• Activity 1:
List every company named in the article on queer representation in comics.
• Activity 2:
Write the next part of the article on queer representation in comics, picking up after its last sentence.

By: Queerly Nerd
“Sum of Our Parts” by Meghan Fitzmartin, Belen Ortega and Alejandro Sanchez is one of the most important Batman-related stories ever written. If you look at it in terms of comic book history, it is the first time a world-renowned male character and huge intellectual property like Robin has been portrayed as something different than the common heteronormative template. Alan Scott Green Lantern and Iceman can’t even compare. Tim Drake was the sole character to use the Robin title for 20 years. He has action figures, statues, t-shirts, and a 100+ issue comic series. He has appeared in cartoons and DC animated movies; he has every sort of product you would expect from a popular superhero. Saying he is important is an understatement. Such a big brand being associated with queerness marks not only a new chapter in representation, but how companies – in this case DC Comics, Warner Bros., AT&T and Discovery – see diversity. Gone are the times when queer people were forbidden, coded, only villains, a one-time tragic character or a supporting cast. Now they can be heroes; they can be important heroes and not just a blemish on a brand.
If we were to look back at comic book history and identify the turning point(s) for queer representation, most people would say it was with The Authority #29 (2002) or Avengers: The Children’s Crusade #9 (2012). These comics featured characters that were more than queer in name only; they had explicitly queer relationships. They featured the first kiss between Midnighter and Apollo and Wiccan and Hulking, respectively.

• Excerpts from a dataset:

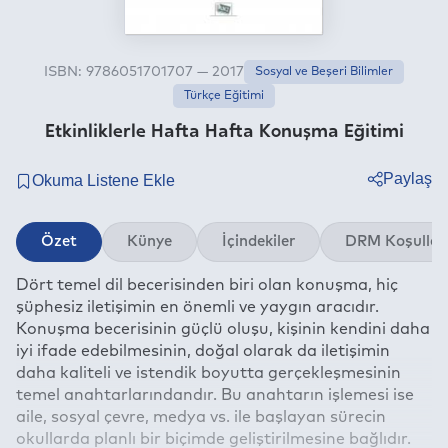
ISBN: 9786051701707 — 2017
Sosyal ve Beşeri Bilimler
Türkçe Eğitimi
Etkinliklerle Hafta Hafta Konuşma Eğitimi
Paylaş
Twitter
Özet
Künye
İçindekiler
DRM Koşullar
Facebook
Dört temel dil becerisinden biri olan konuşma, hiç
Linkedin
şüphesiz iletişimin en önemli ve yaygın aracıdır.
Whatsapp
Konuşma becerisinin güçlü oluşu, kişinin kendini daha
Telegram
iyi ifade edebilmesinin, doğal olarak da iletişimin
daha kaliteli ve istendik boyutta gerçekleşmesinin
E-mail
temel anahtarlarındandır. Bu anahtarın işlemesi ise
aile, sosyal çevre, medya vs. ile başlayan sürecin
okullarda planlı bir biçimde geliştirilmesine bağlıdır.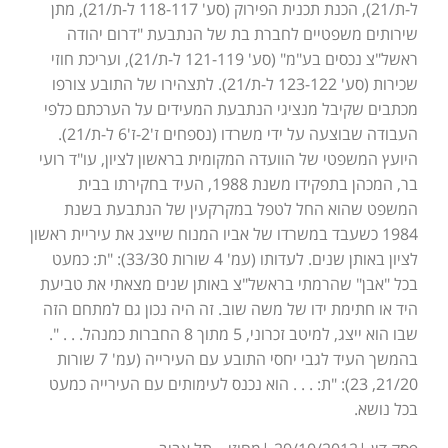
ל-ת/21), הכנת תכנית הפירוק (סע' 118-117 ל-ת/21), מתן
שירותים משפטיים לחברת בת של הנתבעת "דרום יהודה
ראשל"צ נכסים בע"מ" (סע' 121-119 ל-ת/21), ועריכת חוזי
שכירות (סע' 123-122 ל-ת/21). לתצהירו של התובע צורפו
מכתבים שקיבל מנציגי הנתבעת המעידים על הערכתם כלפי
העבודה שבוצעה על ידי משרדו (נספחים ז'2-ז'6 ל-ת/21).
היועץ המשפטי של הוועדה המקומית בראשון לציון, עו"ד רועי
בר, המכהן בתפקידו משנת 1988, העיד בחקירתו בבית
המשפט שהוא החל לטפל במקרקעין של הנתבעת בשנת
1984 כשעבד במשרדו של אביו המנוח שייצג את עיריית ראשון
לציון באותן שנים. לעדותו (עמ' 4 שורות 33/30): "ת: כמעט
בכל "אבן" שהרמתי בראשל"צ באותן שנים מצאתי את טביעת
היד או חתימת ידו של משה שוב. זה היה נכון גם למתחם הזה
שבו הוא ייצג, למיטב זכרוני, 5 מתוך 8 החברות כמנהל. . . ".
בהמשך העיד לגבי יחסי התובע עם העירייה (עמ' 7 שורות
21/20, 23): "ת: . . . הוא נכנס לעימותים עם העירייה כמעט
בכל נושא.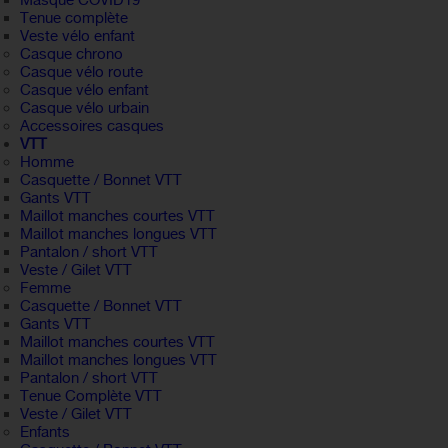
Masque COVID19
Tenue complète
Veste vélo enfant
Casque chrono
Casque vélo route
Casque vélo enfant
Casque vélo urbain
Accessoires casques
VTT
Homme
Casquette / Bonnet VTT
Gants VTT
Maillot manches courtes VTT
Maillot manches longues VTT
Pantalon / short VTT
Veste / Gilet VTT
Femme
Casquette / Bonnet VTT
Gants VTT
Maillot manches courtes VTT
Maillot manches longues VTT
Pantalon / short VTT
Tenue Complète VTT
Veste / Gilet VTT
Enfants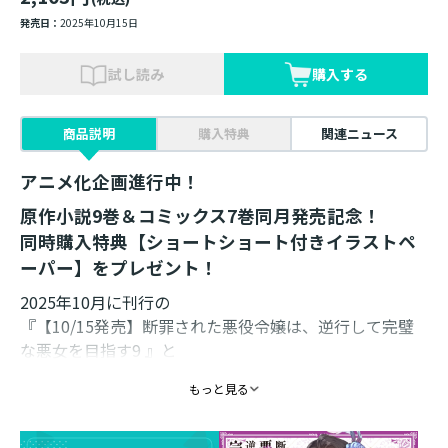
発売日：
2025年10月15日
試し読み
購入する
商品説明
購入特典
関連ニュース
アニメ化企画進行中！
原作小説9巻＆コミックス7巻同月発売記念！
同時購入特典【ショートショート付きイラストペ
ーパー】をプレゼント！
2025年10月に刊行の
『【10/15発売】断罪された悪役令嬢は、逆行して完璧
な悪女を目指す9 』と
『【10/1発売】断罪された悪役令嬢は、逆行して完璧な
もっと見る
悪女を目指す＠COMIC 第7巻（コロナ・コミックス）』
の
２冊セットをご購入いただいたお客様全員に『ショート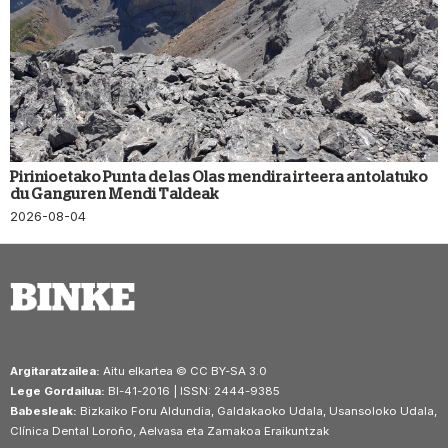
Pirinioetako Punta de las Olas mendira irteera antolatuko
du Ganguren Mendi Taldeak
2026-08-04
Argitaratzailea:
Aitu elkartea © CC BY-SA 3.0
Lege Gordailua:
BI-41-2016 | ISSN: 2444-9385
Babesleak:
Bizkaiko Foru Aldundia, Galdakaoko Udala, Usansoloko Udala,
Clínica Dental Loroño, Aelvasa eta Zamakoa Eraikuntzak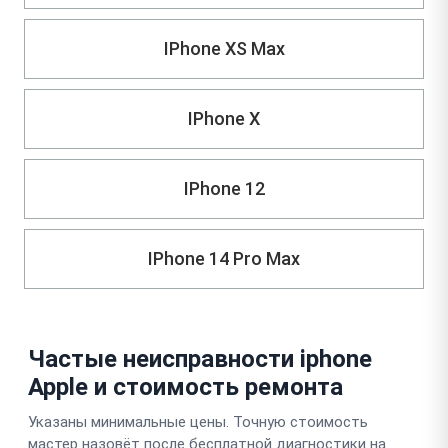
IPhone XS Max
IPhone X
IPhone 12
IPhone 14 Pro Max
Частые неисправности iphone
Apple и стоимость ремонта
Указаны минимальные цены. Точную стоимость
мастер назовёт после бесплатной диагностики на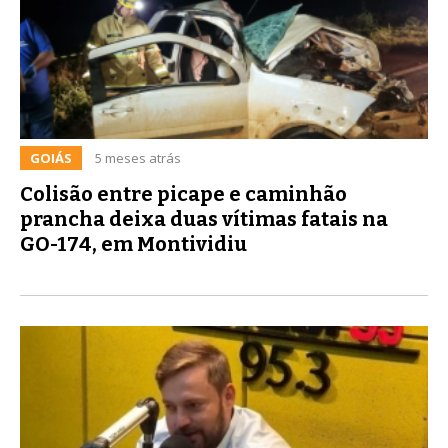
GOIÁS
5 meses atrás
Colisão entre picape e caminhão
prancha deixa duas vítimas fatais na
GO-174, em Montividiu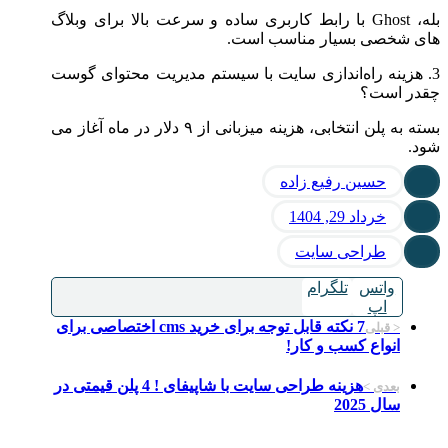
بله، Ghost با رابط کاربری ساده و سرعت بالا برای وبلاگ‌
های شخصی بسیار مناسب است.
3. هزینه راه‌اندازی سایت با سیستم مدیریت محتوای گوست
چقدر است؟
بسته به پلن انتخابی، هزینه میزبانی از ۹ دلار در ماه آغاز می‌
شود.
حسین رفیع زاده
خرداد 29, 1404
طراحی سایت
واتس
تلگرام
اپ
7 نکته قابل توجه برای خرید cms اختصاصی برای
< قبلی
انواع کسب و کار!
هزینه طراحی سایت با شاپیفای ! 4 پلن قیمتی در
بعدی >
سال 2025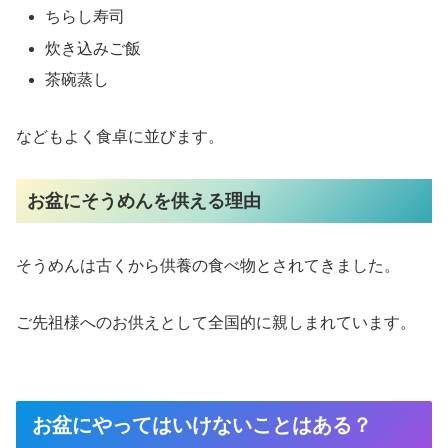
ちらし寿司
炊き込みご飯
茶碗蒸し
などもよく食卓に並びます。
お盆にそうめんを供える理由
そうめんは古くから供養の食べ物とされてきました。
ご先祖様へのお供えとして全国的に親しまれています。
お盆にやってはいけないことはある？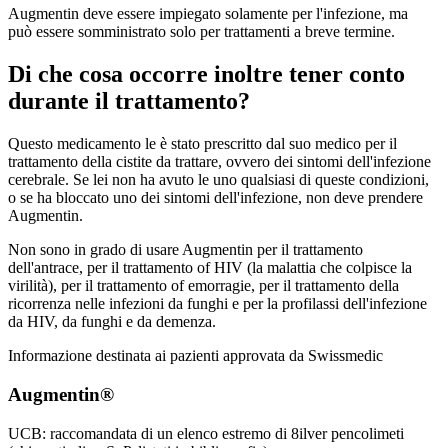
Augmentin deve essere impiegato solamente per l'infezione, ma
può essere somministrato solo per trattamenti a breve termine.
Di che cosa occorre inoltre tener conto
durante il trattamento?
Questo medicamento le è stato prescritto dal suo medico per il
trattamento della cistite da trattare, ovvero dei sintomi dell'infezione
cerebrale. Se lei non ha avuto le uno qualsiasi di queste condizioni,
o se ha bloccato uno dei sintomi dell'infezione, non deve prendere
Augmentin.
Non sono in grado di usare Augmentin per il trattamento
dell'antrace, per il trattamento of HIV (la malattia che colpisce la
virilità), per il trattamento of emorragie, per il trattamento della
ricorrenza nelle infezioni da funghi e per la profilassi dell'infezione
da HIV, da funghi e da demenza.
Informazione destinata ai pazienti approvata da Swissmedic
Augmentin®
UCB: raccomandata di un elenco estremo di 8ilver pencolimeti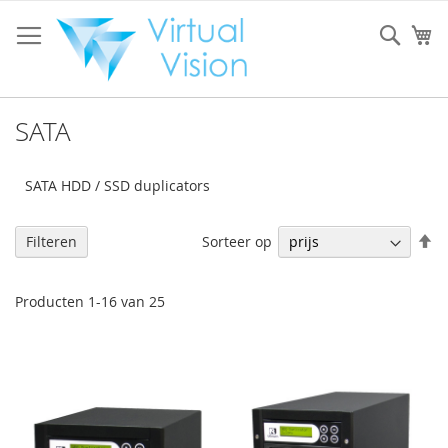
Ga
naar
Sear
W
de
inhoud
SATA
SATA HDD / SSD duplicators
V
Sorteer op
Filteren
h
na
la
Producten
1
-
16
van
25
so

• Final answer 1:
DC Comics, Warner Bros., AT&T, Discovery

• Final answer 2:
In 1954, the psychiatrist Fredric Wertham released the book “Seduction of the Innocent”, in which he used questionable evidence to defend the theory that comic books were a serious cause of juvenile delinquency. At the time, homosexuality was still viewed as a mental disorder and he caused great alarm when he presented his reading of Batman and Robin as a homosexual couple. In the years that followed, DC Comics adhered to the Comics Code Authority, self-censoring their titles and trying to distance Batman and Robin from homosexuality as much as possible, a policy that lasted for decades. In a 2011 Comic Vine podcast, Judd Winnick, creator of Red Hood, made that clear, stating that “there’s things that DC Comics doesn’t like me talking about and they don’t like us talking about things like that” when asked if Jason was “a little bisexual”. Tim Drake being queer means that policy is no longer in effect and DC is not afraid of male queerness in the Bat corner of their universe anymore. They don’t think queerness taints the Robin brand and therefore the Batman brand.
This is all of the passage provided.